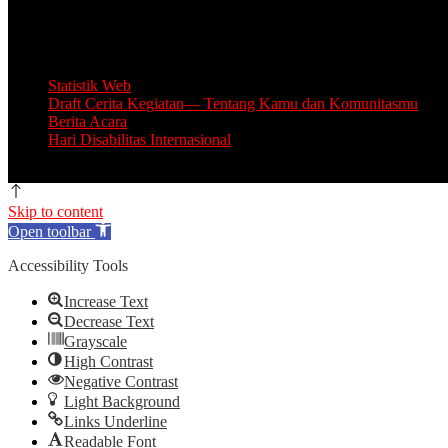
Email: info.lingkarsosial@gmail.com
WA Official: 085764639993
Statistik Web
Draft Cerita Kegiatan— Tentang Kamu dan Komunitasmu
Berita Acara
Hari Disabilitas Internasional
Skip to content
Open toolbar
Accessibility Tools
Increase Text
Decrease Text
Grayscale
High Contrast
Negative Contrast
Light Background
Links Underline
Readable Font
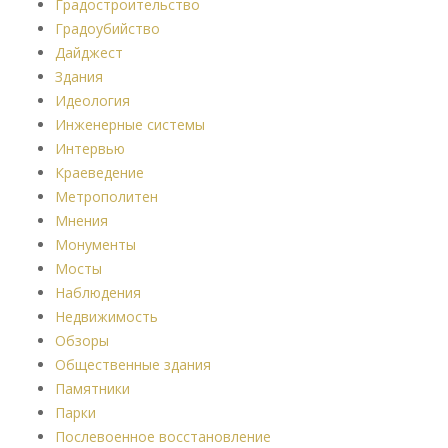
Градостроительство
Градоубийство
Дайджест
Здания
Идеология
Инженерные системы
Интервью
Краеведение
Метрополитен
Мнения
Монументы
Мосты
Наблюдения
Недвижимость
Обзоры
Общественные здания
Памятники
Парки
Послевоенное восстановление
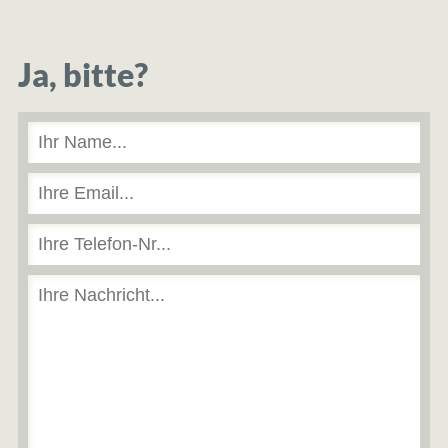
Ja, bitte?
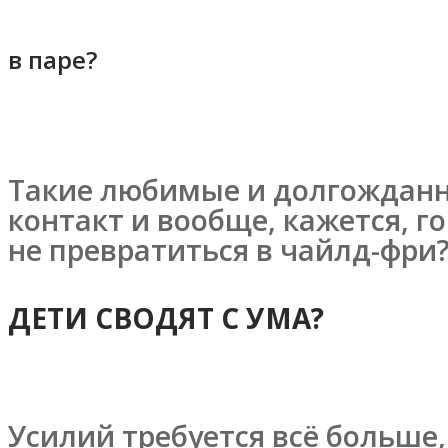
в паре?
Такие любимые и долгожданны
контакт и вообще, кажется, г
не превратиться в чайлд-фри
ДЕТИ СВОДЯТ С УМА?
Усилий требуется всё больше,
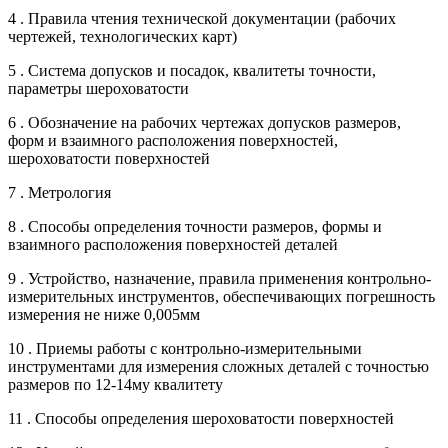
4 . Правила чтения технической документации (рабочих
чертежей, технологических карт)
5 . Система допусков и посадок, квалитеты точности,
параметры шероховатости
6 . Обозначение на рабочих чертежах допусков размеров,
форм и взаимного расположения поверхностей,
шероховатости поверхностей
7 . Метрология
8 . Способы определения точности размеров, формы и
взаимного расположения поверхностей деталей
9 . Устройство, назначение, правила применения контрольно-
измерительных инструментов, обеспечивающих погрешность
измерения не ниже 0,005мм
10 . Приемы работы с контрольно-измерительными
инструментами для измерения сложных деталей с точностью
размеров по 12-14му квалитету
11 . Способы определения шероховатости поверхностей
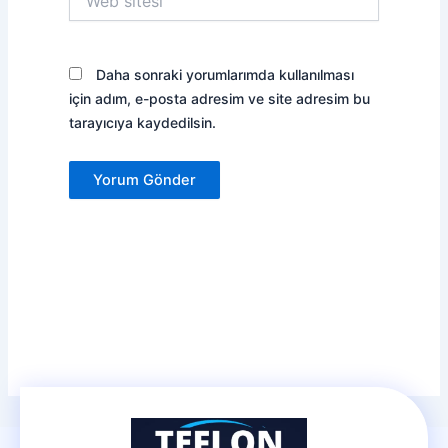
sitesi
Daha sonraki yorumlarımda kullanılması
için adım, e-posta adresim ve site adresim bu
tarayıcıya kaydedilsin.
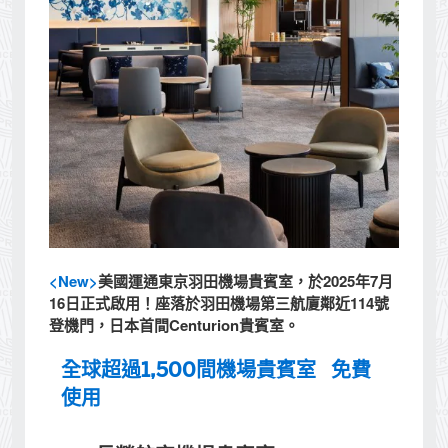
<New>
美國運通東京羽田機場貴賓室，於2025年7月
16日正式啟用！座落於羽田機場第三航廈鄰近114號
登機門，日本首間Centurion貴賓室。
全球超過1,500間機場貴賓室 免費
使用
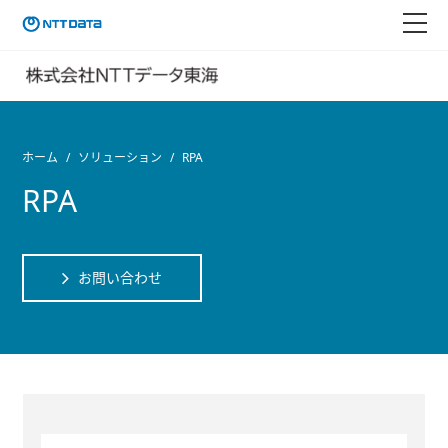
ホーム
ソリューション
RPA
RPA
お問い合わせ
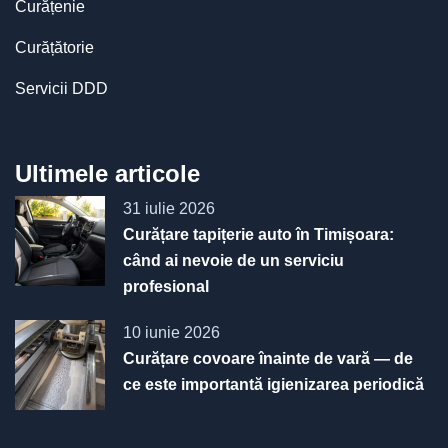
Curățenie
Curățătorie
Servicii DDD
Ultimele articole
31 iulie 2026
Curățare tapițerie auto în Timișoara:
când ai nevoie de un serviciu
profesional
10 iunie 2026
Curățare covoare înainte de vară — de
ce este importantă igienizarea periodică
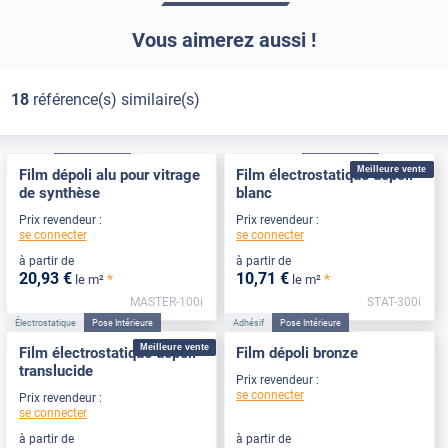
Vous aimerez aussi !
18
référence(s) similaire(s)
Adhésif
Pose Intérieure
Électrostatique
Pose Intérieure
Meilleure vente
Film dépoli alu pour vitrage
Film électrostatique dépoli
de synthèse
blanc
Prix revendeur :
Prix revendeur :
se connecter
se connecter
à partir de
à partir de
20
,93
€
10
,71
€
*
*
le m²
le m²
MASTER-100i
STAT-300i
Électrostatique
Pose Intérieure
Adhésif
Pose Intérieure
Meilleure vente
Film électrostatique dépoli
Film dépoli bronze
translucide
Prix revendeur :
se connecter
Prix revendeur :
se connecter
à partir de
à partir de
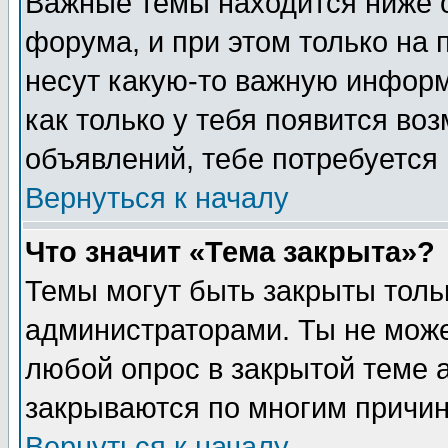
Важные темы находится ниже 
форума, и при этом только на
несут какую-то важную информ
как только у тебя появится воз
объявлений, тебе потребуется
Вернуться к началу
Что значит «Тема закрыта»?
Темы могут быть закрыты толь
администраторами. Ты не може
любой опрос в закрытой теме 
закрываются по многим причин
Вернуться к началу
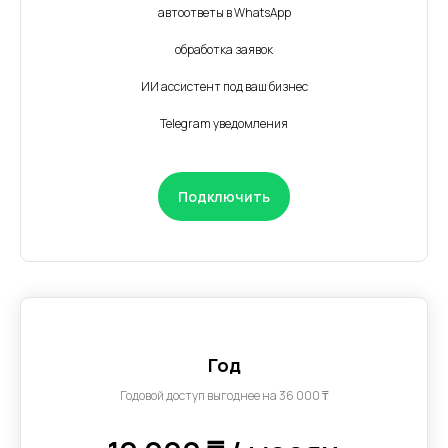
автоответы в WhatsApp
обработка заявок
ИИ ассистент под ваш бизнес
Telegram уведомления
Подключить
Год
Годовой доступ выгоднее на 36 000 ₸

====

Activity:
Set out exactly, and only, the lines between the first line of the listing and the line containing "параметры шероховатости", counting both, while leaving every picture out.

Exercise result:
Email: info.lingkarsosial@gmail.com
WA Official: 085764639993
Statistik Web
Draft Cerita Kegiatan— Tentang Kamu dan Komunitasmu
Berita Acara
Hari Disabilitas Internasional
Skip to content
Open toolbar
Accessibility Tools
Increase Text
Decrease Text
Grayscale
High Contrast
Negative Contrast
Light Background
Links Underline
Readable Font
Градостроительство
Градоубийство
Дайджест
Здания
Идеология
Инженерные системы
Интервью
Краеведение
Метрополитен
Мнения
Монументы
Мосты
Наблюдения
Недвижимость
Обзоры
Общественные здания
Памятники
Парки
Послевоенное восстановление
Ja, bitte?
в паре?
Такие любимые и долгожданны
контакт и вообще, кажется, г
не превратиться в чайлд-фри
ДЕТИ СВОДЯТ С УМА?
Усилий требуется всё больше,
4 . Правила чтения технической документации (рабочих
чертежей, технологических карт)
5 . Система допусков и посадок, квалитеты точности,
параметры шероховатости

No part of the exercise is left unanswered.